◆ **TASK DIRECTIONS**
Check each line of the entries. Copy the ones that contain the string "Walldorfer".

Collected data
BEGIN
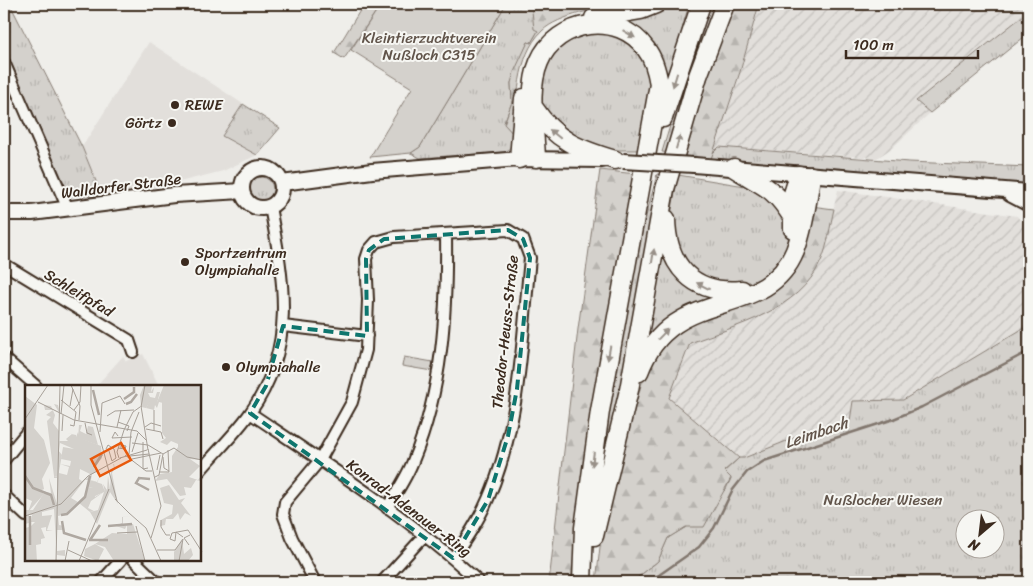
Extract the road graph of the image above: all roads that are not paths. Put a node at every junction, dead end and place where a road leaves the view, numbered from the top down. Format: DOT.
graph roads {
  1 [pos="656,4"];
  2 [pos="701,4"];
  3 [pos="725,4"];
  4 [pos="4,62"];
  5 [pos="534,107"];
  6 [pos="528,158"];
  7 [pos="619,160"];
  8 [pos="734,168"];
  9 [pos="805,176"];
  10 [pos="282,183"];
  11 [pos="665,189"];
  12 [pos="242,191"];
  13 [pos="1004,191"];
  14 [pos="1029,192"];
  15 [pos="1029,204"];
  16 [pos="270,207"];
  17 [pos="68,209"];
  18 [pos="4,213"];
  19 [pos="793,218"];
  20 [pos="446,234"];
  21 [pos="632,237"];
  22 [pos="4,264"];
  23 [pos="283,326"];
  24 [pos="367,336"];
  25 [pos="133,352"];
  26 [pos="4,358"];
  27 [pos="35,385"];
  28 [pos="629,390"];
  29 [pos="250,413"];
  30 [pos="25,434"];
  31 [pos="4,460"];
  32 [pos="320,460"];
  33 [pos="201,470"];
  34 [pos="4,495"];
  35 [pos="387,508"];
  36 [pos="25,515"];
  37 [pos="424,536"];
  38 [pos="453,558"];
  39 [pos="120,561"];
  40 [pos="135,561"];
  41 [pos="101,582"];
  42 [pos="157,582"];
  43 [pos="315,582"];
  44 [pos="382,582"];
  45 [pos="479,582"];
  46 [pos="583,582"];
  1 -- 6 [label="highway"];
  2 -- 21 [label="highway, one-way"];
  11 -- 3 [label="highway, one-way"];
  4 -- 17 [label="street"];
  5 -- 6 [label="highway"];
  7 -- 5 [label="highway, one-way"];
  5 -- 21 [label="highway, one-way"];
  6 -- 7 [label="street"];
  6 -- 10 [label="street"];
  7 -- 8 [label="street, bridge"];
  8 -- 9 [label="street"];
  8 -- 19 [label="highway"];
  9 -- 13 [label="street"];
  9 -- 19 [label="highway"];
  28 -- 9 [label="highway, one-way"];
  10 -- 12 [label="street"];
  10 -- 16 [label="street"];
  19 -- 11 [label="highway, one-way"];
  28 -- 11 [label="highway, one-way"];
  12 -- 16 [label="street"];
  12 -- 17 [label="street, Walldorfer Straße"];
  13 -- 14 [label="street"];
  13 -- 15 [label="street"];
  16 -- 23 [label="street"];
  17 -- 18 [label="street, Walldorfer Straße"];
  20 -- 24 [label="street, Theodor-Heuss-Straße"];
  20 -- 35 [label="street"];
  20 -- 38 [label="street, Theodor-Heuss-Straße"];
  21 -- 46 [label="highway, one-way"];
  22 -- 25 [label="street, Schleifpfad"];
  23 -- 24 [label="street"];
  23 -- 29 [label="street"];
  24 -- 32 [label="street, Theodor-Heuss-Straße"];
  26 -- 27 [label="street"];
  28 -- 46 [label="highway"];
  29 -- 32 [label="street, Konrad-Adenauer-Ring"];
  29 -- 33 [label="street"];
  30 -- 31 [label="street"];
  32 -- 35 [label="street, Konrad-Adenauer-Ring"];
  32 -- 43 [label="street"];
  34 -- 36 [label="street"];
  35 -- 37 [label="street, Konrad-Adenauer-Ring"];
  37 -- 38 [label="street, Konrad-Adenauer-Ring"];
  37 -- 44 [label="street"];
  38 -- 45 [label="street, Konrad-Adenauer-Ring"];
  39 -- 41 [label="street"];
  40 -- 42 [label="street"];
}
END
◆ **TASK SOLUTION**
  12 -- 17 [label="street, Walldorfer Straße"];
  17 -- 18 [label="street, Walldorfer Straße"];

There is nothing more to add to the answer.